Figure 4. Interaction of soluble CEACAM8-Fc with CEACAM1 expressed on pulmonary epithelial cells mediates down-regulation of the TLR2-dependent immune response.

(a) FACS analysis of CEACAM1 (bold lines) expression on the cell surface of sparse A549-CEACAM1-4L and vector-transfected A549 cells (A549-vec). Thin lines represent isotype-matched control mAb stainings. (b) Sparsely grown A549-CEACAM1-4L cells were challenged with recombinant CEACAM8-Fc as indicated (white bars, left panel). Sparsely grown A549-vec cells were used as a control (black bars, left panel). Rat CEACAM1-Fc neither binds to sparse A549-CEACAM1-4L nor A549-vec cells. The presence and absence of CEACAM1 on the cell surface of sparse A549-vec and A549-CEACAM1-4L was tested utilizing CEACAM1 specific mAb B3-17 (right panel). Isotype matched IgG served as negative control. Black bars = A549-vec, white bars = A549-CEACAM1-4L. (c) Viability of A549 cells 16 h after treatment with CEACAM8-Fc, Pam₃Cys (P3C), or with Pam₃Cys plus soluble CEACAM8-Fc and ratCEACAM1-Fc, respectively (100 ng/ml each) or left untreated, were stained with annexin V-FITC/propidium iodide and measured using flow cytometry. (d) A549 cells were transfected with CEACAM1-targeting siRNA or control siRNA (csi) for 96 h and expression of CEACAM1 was measured by FACS analysis. (e) IL-8 released by A549 cells transfected for 96 h with CEACAM1-specific or control siRNA and infected for 16 h with Pam₃Cys alone or in combination with CEACAM8-Fc (100 ng/ml) were measured in the supernatants of the cells by ELISA (e). (a, c and d) Data are from one experiment representative of three independent experiments. (b, and e) Data presented are mean ± s.e.m. of three different experiments performed in duplicates. *P<0.05.

Figure 5. The inhibitory effect of the soluble CEACAM8 interaction with membrane bound CEACAM1 for the TLR2-dependent immune response resembles the UspA1-CEACAM1 interaction of M. catarrhalis in pulmonary epithelial cells.

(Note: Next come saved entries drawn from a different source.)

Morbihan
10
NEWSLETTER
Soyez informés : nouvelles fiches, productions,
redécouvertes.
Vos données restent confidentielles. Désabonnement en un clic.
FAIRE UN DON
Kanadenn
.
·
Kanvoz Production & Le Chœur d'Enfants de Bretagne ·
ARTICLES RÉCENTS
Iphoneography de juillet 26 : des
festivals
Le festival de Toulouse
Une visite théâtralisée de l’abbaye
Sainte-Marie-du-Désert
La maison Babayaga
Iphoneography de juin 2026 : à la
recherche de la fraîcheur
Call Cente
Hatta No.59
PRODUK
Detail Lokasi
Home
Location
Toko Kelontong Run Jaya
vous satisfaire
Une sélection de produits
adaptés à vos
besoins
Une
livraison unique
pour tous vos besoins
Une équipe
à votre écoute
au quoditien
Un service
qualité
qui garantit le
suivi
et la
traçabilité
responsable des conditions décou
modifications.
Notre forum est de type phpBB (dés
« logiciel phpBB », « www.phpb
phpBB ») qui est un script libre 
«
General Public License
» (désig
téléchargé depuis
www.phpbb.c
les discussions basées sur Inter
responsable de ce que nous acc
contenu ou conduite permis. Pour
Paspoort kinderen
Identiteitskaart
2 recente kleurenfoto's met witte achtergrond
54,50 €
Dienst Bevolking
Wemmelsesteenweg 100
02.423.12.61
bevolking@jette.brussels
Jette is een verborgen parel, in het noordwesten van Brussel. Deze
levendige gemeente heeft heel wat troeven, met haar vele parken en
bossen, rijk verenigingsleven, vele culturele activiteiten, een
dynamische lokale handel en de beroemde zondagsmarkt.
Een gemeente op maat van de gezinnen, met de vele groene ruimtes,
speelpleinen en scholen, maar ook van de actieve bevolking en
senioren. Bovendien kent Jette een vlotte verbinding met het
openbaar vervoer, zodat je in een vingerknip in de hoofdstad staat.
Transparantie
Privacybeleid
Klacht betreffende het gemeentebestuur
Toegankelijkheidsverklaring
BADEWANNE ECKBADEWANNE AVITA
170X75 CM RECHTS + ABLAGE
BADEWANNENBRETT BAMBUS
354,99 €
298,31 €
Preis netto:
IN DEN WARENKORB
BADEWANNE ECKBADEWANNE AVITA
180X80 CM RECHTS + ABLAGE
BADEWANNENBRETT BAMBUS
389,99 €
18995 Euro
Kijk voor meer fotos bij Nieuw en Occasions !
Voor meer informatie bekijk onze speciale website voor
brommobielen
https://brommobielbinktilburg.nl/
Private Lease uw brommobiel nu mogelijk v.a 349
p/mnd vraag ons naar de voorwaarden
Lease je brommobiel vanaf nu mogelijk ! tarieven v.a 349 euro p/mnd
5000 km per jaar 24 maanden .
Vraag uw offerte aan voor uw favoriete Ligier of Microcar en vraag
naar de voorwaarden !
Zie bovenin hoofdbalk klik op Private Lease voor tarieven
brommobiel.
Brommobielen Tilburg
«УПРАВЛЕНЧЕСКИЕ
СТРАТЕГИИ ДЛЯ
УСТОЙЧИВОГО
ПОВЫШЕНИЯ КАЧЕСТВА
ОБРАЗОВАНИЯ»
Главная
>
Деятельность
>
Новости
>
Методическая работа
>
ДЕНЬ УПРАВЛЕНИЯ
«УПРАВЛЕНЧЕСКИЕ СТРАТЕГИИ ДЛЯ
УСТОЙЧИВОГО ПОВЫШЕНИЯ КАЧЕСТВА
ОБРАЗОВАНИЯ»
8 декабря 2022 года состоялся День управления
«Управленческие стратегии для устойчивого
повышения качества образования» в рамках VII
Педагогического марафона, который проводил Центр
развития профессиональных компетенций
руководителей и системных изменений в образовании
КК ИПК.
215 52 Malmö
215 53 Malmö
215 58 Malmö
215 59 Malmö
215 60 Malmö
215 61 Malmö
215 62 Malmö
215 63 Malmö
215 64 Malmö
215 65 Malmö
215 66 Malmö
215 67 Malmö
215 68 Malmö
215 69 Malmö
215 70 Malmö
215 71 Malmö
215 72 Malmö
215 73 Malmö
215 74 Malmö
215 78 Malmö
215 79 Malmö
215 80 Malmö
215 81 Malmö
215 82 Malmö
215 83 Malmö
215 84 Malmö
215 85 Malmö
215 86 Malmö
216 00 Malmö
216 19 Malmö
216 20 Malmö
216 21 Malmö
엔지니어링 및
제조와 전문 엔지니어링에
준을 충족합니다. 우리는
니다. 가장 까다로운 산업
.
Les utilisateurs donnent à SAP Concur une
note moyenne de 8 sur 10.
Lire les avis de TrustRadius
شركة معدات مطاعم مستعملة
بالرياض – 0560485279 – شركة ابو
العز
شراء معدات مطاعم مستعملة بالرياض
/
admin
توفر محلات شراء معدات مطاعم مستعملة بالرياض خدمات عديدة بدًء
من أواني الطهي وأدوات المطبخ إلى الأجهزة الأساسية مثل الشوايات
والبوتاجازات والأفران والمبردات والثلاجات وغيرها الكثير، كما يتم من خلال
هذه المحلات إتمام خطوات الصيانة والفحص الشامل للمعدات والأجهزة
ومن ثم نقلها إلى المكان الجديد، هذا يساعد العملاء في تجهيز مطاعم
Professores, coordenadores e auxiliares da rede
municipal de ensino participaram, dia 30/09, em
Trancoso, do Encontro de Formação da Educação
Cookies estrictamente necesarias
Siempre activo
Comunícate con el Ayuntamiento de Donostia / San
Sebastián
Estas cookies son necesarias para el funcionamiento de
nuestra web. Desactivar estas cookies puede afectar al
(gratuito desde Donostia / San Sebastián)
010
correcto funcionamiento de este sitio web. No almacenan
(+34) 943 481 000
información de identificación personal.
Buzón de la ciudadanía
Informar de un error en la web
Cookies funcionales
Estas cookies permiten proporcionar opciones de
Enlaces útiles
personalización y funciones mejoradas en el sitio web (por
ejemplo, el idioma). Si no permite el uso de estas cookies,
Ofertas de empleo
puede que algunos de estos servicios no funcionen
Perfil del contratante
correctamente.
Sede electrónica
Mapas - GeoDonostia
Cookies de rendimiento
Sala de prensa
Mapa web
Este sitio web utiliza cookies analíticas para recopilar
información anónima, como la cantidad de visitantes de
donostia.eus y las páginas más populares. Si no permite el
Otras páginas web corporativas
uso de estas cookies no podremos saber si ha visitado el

(a) Immunoprecipitation of CEACAM1 from A549 cell lysates. Cells were left untreated or were treated with Pam₃Cys, Pam₃Cys plus CEACAM8-Fc and ratCEACAM1-Fc, respectively (100 ng/ml). Stimulation with pervanadate served as positive control. Tyrosine phosphorylation of CEACAM1, co-precipitated SHP1 and total CEACAM1 were detected in this order by Western blot. (b) Immunoblot analysis of Akt phosphorylation in A549 cells treated with and without Pam₃Cys alone or together with CEACAM8-Fc and ratCEACAM1-Fc, respectively (100 ng/ml each) for 60 min. Detection of Pan-Akt was used as loading control. (c) ChIP analysis of the binding of P65 and polymerase II (Pol II) to the IL8 promoter in A549 cells stimulated and unstimulated with Pam₃Cys alone and together with CEACAM8-Fc (100 ng/ml). Data shown are from one experiment representative of three independent experiments.